Miscellaneous attestations

A manuscript of the Sumerian flood myth from Ur first published in 2018 describes the appointment of Alulim.[18][19]

It has been interpreted as an etiology of the institution of kingship, with the first ruler being chosen from among mankind to act as the shepherd of the early, still animalistic humans, thus leading to the development of human civilization.[4] The gods responsible for Alulim's appointment in this text are An, Enlil and Enki, who are also credited with assigning his name to him.[20] Jeremiah Peterson notes that the grammar of the passage might not designate him as a human, which could indicate that in this context Alulim is not a personal name, but merely a description of the entity chosen to act as a ruler.[21]

In the Ballad of Early Rulers, a composition noted for its large number of allusions to other works of Mesopotamian literature,[22] Alulim is listed among famous ancient figures alongside Etana, Gilgamesh, Ziusudra, Humbaba, Enkidu, Bazi and Zizi.[23] The fact that kings associated both with southern cities, such as Alulim, and ones at home in the north, such as Etana, are mentioned side by side might indicate that it was composed during the period of exodus of scribes from south to north in the Old Babylonian period.[24] Bendt Alster compares this text to a drinking song and notes it appears to enumerate renowned legendary figures in seemingly humorous context, in order to explain the need to find joy in the present.[25]
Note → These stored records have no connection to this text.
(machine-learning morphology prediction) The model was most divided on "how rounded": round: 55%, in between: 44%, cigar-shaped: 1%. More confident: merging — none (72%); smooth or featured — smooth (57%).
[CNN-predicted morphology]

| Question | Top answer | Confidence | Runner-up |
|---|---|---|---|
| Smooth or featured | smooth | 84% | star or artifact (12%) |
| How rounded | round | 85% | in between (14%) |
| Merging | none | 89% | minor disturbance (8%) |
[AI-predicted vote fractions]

Alulim is also attested in Neo-Babylonian incantations against field pests, acknowledge him as a "king from before the deluge",[14] though in this context he is also addressed as the creator of insects.[9] He is described as capable of expelling them with a wand, and as responsible for the weeding of fields belonging to Nergal.[26] Elsewhere the explusion of insects is the domain of the deities Ninkilim and Ennugi, and it is not known how Alulim came to function as a similar figure.[27] The same texts also state that he was believed to enjoy milk, ghee and beer, but could not stand "queen Nisaba", here a metonym for grain.[28]
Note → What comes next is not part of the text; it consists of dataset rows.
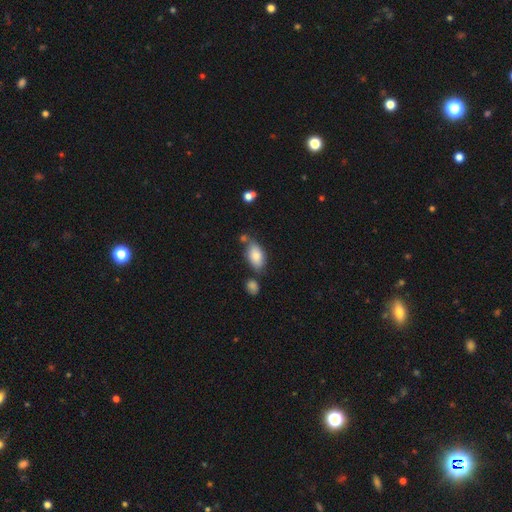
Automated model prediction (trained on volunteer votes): Morphology: type=smooth (82%); roundness=in between (92%); merging=none (61%).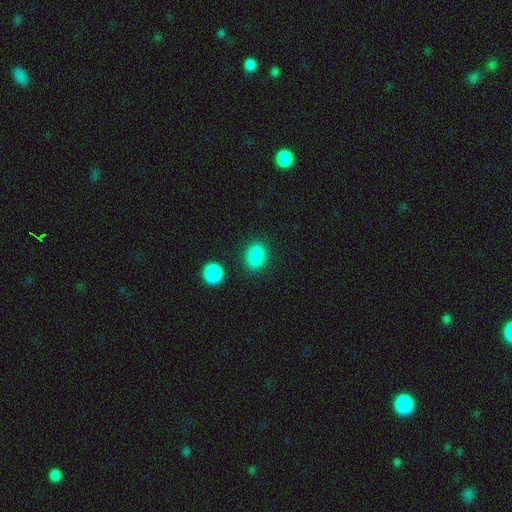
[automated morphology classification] type=smooth (88%); roundness=in between (69%); merging=none (85%).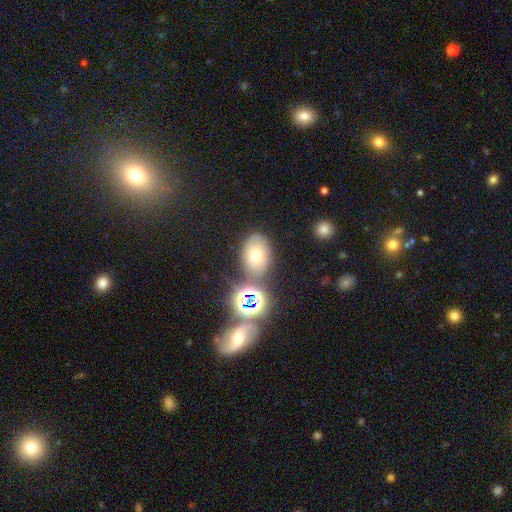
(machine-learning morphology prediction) This appears to be a smooth galaxy with no disk features (51%) that is in between round and cigar-shaped (75%). Merging: none (68%).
Although earlier tradition, Me-Turan/Tell-Haddad tablet, describes Adapa as postdiluvian ruler of Eridu,[29] in late tradition, Adapa came to be viewed as Alulim’s vizier.[9] It was believed that he provided the king with wisdom on behalf of the god Ea.[28] Piotr Steinkeller based on the connection between them suggests Alulim could himself be viewed as a sagacious Adapa-like figure, though he admits no sources provide information about the perception of his character in Mesopotamian tradition.[12] The association between Alulim and Adapa is attested in lists of rulers and corresponding sages known from the Hellenistic period, and additionally in an earlier damaged text from Sultantepe labeled as a letter from Adapa to Alulim, following a convention of so-called "scribal letters".[30] However, a distinct tradition instead placed Adapa in the times of another mythical king, Enmerkar.[31]
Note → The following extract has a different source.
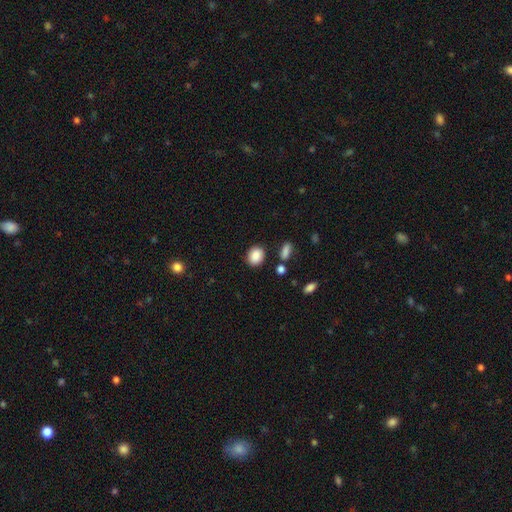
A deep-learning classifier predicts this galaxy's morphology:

Proposed influence on other mythical figures

Eckhart Frahm has tentatively suggested that it is possible that the vowel pattern in the alternate form of Alulim's name, Alulu, influenced the formation of the name Pazuzu.[32] A reference to Alulu occurs in a broken context in a heavily damaged Middle Assyrian (or later) text from Assur which might link him to Pazuzu, if the restoration of the latter name is correct, though due to the state of preservation the contents are presently impossible to interpret.[33]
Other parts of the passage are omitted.